The story is centred upon Pierre Servettaz and Clarrisse’s Georges, linked by Georges’ work as the porter to Pierre’s guide father Jean, one of the most experienced and respected in the region.

Pierre is heading for a life of running the small family hotel in Chamonix, a safer life than that of his father’s, but not one he really wants.

‘Hitherto, Pierre had not tried to analyse the source of the happiness he felt when he passed beyond the grassy alps to the solitude of the high peaks. Was it because he found in his struggle with the mountains the perfect antidote to those long monotonous spells in city hotels? Was it the pleasure in coming back once a year to his own friends, the simple folk of his own countryside, of sharing meals with them on great slabs of granite heated by the sun. Was it the unutterable happiness that comes on a mountaintop when, mind and body still at full stretch, the climber tastes the full joy of hard-earned victory?' 

Being in the mountains, pushing himself to limits, becoming the leader, understanding and striving to control the inherent dangers found in high-level mountaineering is what Pierre wants, not the safer life of a hotelier in the valley. 

Tragedy strikes early in the book, from which Georges and Pierre spend the rest of the book coming to terms with and trying to recover from. We follow their journeys, inter-mingled amongst their fellow guides, porters and families. While this is absorbing, for me it is Frison-Roche’s descriptions of the mountain environment that brought the book to life.

‘Night came on suddenly after a magnificent sunset, which set fire in turn to Mont Blanc, the Géant, the Jorasses and the Aiguilles. To the rumble of avalanches succeeded the calm of evening. Long after the sun had gone, the mountains still reflected a rosy light from beyond the horizon. Then the shadows fell, first on the Aiguilles, then on the great satellites, the Géant, Verte, Jorasses and Mont Maudit. Along the whole length of the range only two points still held the light: the summit-dome of Mont Blanc and a patch on the Dôme du Gôuter; but still the shadows crept up, bent on vanquishing the last source of light.’

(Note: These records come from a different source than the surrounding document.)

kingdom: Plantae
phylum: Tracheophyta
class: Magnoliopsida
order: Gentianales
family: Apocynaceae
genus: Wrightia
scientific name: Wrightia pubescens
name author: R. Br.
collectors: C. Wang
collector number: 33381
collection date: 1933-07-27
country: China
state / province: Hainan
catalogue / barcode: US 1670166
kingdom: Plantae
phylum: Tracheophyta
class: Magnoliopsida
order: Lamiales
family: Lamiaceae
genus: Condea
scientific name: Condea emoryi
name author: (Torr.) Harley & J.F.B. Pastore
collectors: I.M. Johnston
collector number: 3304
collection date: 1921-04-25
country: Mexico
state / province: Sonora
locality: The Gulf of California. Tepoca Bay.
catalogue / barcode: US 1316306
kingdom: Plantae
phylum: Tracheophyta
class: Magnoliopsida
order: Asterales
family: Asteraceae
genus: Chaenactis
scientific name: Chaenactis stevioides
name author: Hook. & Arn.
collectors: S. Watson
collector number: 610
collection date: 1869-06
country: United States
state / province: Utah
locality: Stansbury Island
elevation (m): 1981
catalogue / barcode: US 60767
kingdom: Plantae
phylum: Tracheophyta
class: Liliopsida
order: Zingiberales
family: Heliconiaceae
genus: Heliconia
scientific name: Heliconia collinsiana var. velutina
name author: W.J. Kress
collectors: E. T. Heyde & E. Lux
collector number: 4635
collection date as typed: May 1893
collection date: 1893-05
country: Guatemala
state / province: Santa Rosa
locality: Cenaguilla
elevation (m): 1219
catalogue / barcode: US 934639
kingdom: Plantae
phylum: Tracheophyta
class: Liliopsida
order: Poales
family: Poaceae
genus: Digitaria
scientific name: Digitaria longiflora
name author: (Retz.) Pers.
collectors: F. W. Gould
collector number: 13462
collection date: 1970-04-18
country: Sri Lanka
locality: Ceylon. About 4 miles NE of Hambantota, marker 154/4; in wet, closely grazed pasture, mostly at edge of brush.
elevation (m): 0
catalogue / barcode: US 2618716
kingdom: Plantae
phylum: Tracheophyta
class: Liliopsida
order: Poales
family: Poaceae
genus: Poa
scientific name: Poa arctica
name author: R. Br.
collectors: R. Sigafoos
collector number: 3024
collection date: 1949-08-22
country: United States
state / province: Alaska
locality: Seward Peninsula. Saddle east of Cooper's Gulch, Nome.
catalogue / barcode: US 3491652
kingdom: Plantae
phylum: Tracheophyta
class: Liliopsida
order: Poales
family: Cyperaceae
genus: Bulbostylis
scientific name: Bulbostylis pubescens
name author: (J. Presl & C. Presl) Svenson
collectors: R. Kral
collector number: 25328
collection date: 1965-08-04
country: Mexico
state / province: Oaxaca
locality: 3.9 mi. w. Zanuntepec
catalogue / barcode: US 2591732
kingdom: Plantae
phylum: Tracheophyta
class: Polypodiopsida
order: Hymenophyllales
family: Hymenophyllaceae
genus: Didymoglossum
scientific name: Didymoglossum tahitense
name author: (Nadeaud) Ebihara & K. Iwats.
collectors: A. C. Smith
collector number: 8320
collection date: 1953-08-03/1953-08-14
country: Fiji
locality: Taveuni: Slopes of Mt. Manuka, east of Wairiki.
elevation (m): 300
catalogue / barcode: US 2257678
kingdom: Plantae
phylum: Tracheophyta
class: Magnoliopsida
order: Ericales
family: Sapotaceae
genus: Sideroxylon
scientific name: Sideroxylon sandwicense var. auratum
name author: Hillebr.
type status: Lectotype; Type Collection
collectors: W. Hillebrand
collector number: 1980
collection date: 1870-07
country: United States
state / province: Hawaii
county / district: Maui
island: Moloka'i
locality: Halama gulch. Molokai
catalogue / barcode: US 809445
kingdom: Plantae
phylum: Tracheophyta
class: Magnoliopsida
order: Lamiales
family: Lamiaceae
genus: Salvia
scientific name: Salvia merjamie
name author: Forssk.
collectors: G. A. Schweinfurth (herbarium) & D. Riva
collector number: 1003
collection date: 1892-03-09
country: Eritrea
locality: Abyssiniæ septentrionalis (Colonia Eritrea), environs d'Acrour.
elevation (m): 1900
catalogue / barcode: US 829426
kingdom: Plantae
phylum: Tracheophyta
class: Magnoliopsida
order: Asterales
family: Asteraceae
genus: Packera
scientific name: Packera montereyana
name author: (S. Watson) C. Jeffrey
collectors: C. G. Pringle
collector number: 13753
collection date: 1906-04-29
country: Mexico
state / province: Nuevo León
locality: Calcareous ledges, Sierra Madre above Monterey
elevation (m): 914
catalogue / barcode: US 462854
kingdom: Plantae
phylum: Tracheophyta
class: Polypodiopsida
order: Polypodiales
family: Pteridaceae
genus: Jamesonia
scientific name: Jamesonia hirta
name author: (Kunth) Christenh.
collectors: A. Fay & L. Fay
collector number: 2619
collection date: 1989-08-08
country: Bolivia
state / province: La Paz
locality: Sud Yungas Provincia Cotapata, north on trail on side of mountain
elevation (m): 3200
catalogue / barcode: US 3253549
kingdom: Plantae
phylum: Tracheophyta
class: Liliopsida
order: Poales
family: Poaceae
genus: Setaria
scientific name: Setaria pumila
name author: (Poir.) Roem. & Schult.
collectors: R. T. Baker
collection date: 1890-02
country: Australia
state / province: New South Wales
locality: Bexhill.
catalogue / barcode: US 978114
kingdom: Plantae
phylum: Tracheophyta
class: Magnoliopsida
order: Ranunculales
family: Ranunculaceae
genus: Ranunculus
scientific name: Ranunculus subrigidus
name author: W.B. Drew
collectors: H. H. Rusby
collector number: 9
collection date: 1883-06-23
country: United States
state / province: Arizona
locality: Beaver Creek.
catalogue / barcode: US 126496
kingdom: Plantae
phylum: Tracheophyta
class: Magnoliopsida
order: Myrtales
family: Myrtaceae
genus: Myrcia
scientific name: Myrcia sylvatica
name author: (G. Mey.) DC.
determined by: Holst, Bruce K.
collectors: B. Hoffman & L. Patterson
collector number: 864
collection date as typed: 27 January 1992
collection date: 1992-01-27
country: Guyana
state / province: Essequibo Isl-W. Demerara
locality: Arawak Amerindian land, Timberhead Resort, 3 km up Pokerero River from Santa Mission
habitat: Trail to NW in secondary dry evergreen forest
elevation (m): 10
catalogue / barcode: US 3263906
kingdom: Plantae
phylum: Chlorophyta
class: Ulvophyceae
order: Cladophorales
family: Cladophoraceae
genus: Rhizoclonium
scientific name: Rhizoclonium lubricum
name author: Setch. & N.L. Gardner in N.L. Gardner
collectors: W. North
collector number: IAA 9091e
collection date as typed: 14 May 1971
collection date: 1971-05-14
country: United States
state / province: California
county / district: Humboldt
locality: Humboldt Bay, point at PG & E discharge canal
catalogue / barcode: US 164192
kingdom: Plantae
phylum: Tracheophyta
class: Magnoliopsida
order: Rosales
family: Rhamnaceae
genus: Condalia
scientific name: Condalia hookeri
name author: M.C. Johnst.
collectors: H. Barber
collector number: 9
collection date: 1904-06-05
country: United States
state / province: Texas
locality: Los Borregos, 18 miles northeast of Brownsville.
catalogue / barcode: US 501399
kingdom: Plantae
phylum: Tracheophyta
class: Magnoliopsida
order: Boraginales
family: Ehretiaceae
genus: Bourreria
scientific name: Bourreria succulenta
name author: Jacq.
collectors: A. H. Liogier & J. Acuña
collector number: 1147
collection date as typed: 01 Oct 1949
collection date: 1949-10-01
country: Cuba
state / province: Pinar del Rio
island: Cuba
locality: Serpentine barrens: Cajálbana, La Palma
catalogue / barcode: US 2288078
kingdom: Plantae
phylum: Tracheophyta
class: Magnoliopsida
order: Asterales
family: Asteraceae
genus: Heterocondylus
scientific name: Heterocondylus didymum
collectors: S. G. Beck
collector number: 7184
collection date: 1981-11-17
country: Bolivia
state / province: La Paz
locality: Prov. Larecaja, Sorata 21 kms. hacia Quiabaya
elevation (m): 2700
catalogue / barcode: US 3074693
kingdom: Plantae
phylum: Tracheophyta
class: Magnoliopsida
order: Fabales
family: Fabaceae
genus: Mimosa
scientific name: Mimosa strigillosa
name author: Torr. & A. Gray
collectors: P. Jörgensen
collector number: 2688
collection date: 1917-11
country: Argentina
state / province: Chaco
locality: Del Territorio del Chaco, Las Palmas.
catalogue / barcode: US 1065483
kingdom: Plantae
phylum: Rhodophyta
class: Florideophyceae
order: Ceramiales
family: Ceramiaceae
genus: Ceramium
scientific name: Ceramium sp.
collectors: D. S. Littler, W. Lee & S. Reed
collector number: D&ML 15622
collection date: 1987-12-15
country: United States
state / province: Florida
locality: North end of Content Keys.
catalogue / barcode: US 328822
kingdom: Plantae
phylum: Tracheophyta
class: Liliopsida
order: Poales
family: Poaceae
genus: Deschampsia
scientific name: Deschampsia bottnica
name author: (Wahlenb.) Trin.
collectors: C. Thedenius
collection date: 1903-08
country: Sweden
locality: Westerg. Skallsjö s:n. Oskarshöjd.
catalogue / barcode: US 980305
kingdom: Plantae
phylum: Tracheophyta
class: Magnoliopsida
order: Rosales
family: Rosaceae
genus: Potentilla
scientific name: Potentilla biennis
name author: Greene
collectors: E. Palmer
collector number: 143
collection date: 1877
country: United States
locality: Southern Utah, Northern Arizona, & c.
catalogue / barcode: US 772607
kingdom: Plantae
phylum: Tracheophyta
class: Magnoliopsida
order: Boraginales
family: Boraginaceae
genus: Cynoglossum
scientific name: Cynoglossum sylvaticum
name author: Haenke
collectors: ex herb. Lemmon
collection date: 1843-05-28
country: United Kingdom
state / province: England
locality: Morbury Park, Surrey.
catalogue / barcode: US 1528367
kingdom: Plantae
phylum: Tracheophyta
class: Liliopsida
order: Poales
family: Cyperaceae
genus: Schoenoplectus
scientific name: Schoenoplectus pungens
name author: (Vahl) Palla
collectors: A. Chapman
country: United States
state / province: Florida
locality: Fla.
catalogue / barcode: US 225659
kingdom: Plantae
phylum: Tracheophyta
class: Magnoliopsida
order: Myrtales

This and similar passages throughout the book take me back to the l’Arve, and Aosta valleys, to the Swiss Vallais region, places I have spent time in over the years and often yearn to go back to. Reading them make me imagine that I am there, smelling the pine forest, the wood smoke, sleeping up high, seeing the alpenglow in the evening.

I would go as far to say that it is the richness of this writing that made me want to read the book. The story of Pierre and Georges is compelling enough but the imagery takes it to another level.

I do think the book was written to be read more by men than women. A section in a late chapter of the book further suggests this:

“Oh Pierre, I’m so happy, so terribly happy! I just love being up here in the mountains! When we’re married, you won’t leave me at home, will you, you’ll take me climbing with you?” 

‘Of course I will darling’, answered Pierre, trying to convince himself that he would. 

Pierre’s fiancée, Aline, does get to go climbing with the men, but she is doing so on borrowed time.

If those words were to be found towards the start of First on the Rope, I don’t think I would have got very far! The book is of its time. If you can accept that (I am not suggesting excuse it) then you are in for a treat.

This book is full of feeling, exploring the whys of mountaineering eloquently, through the lives of the guides, their aspirants and the wider communities of Chamonix and the Haute Savoie. It is a book that also tells the story of people finding their way back to the mountains after experiencing tragedy and their own severe physical damage, of their struggles and, ultimately, their return. The ways in which the beauty of the Alpine landscape is described is worth the read alone, and the story is a good one.

In France Premier de Cordée is recognised outside of mountaineering circles as a classic piece of literature. Reading the English language version, skillfully translated by Janet Adam Smith, made me wish that I was less ignorant of this, that either I could read the French language better or more of such books were on the English market.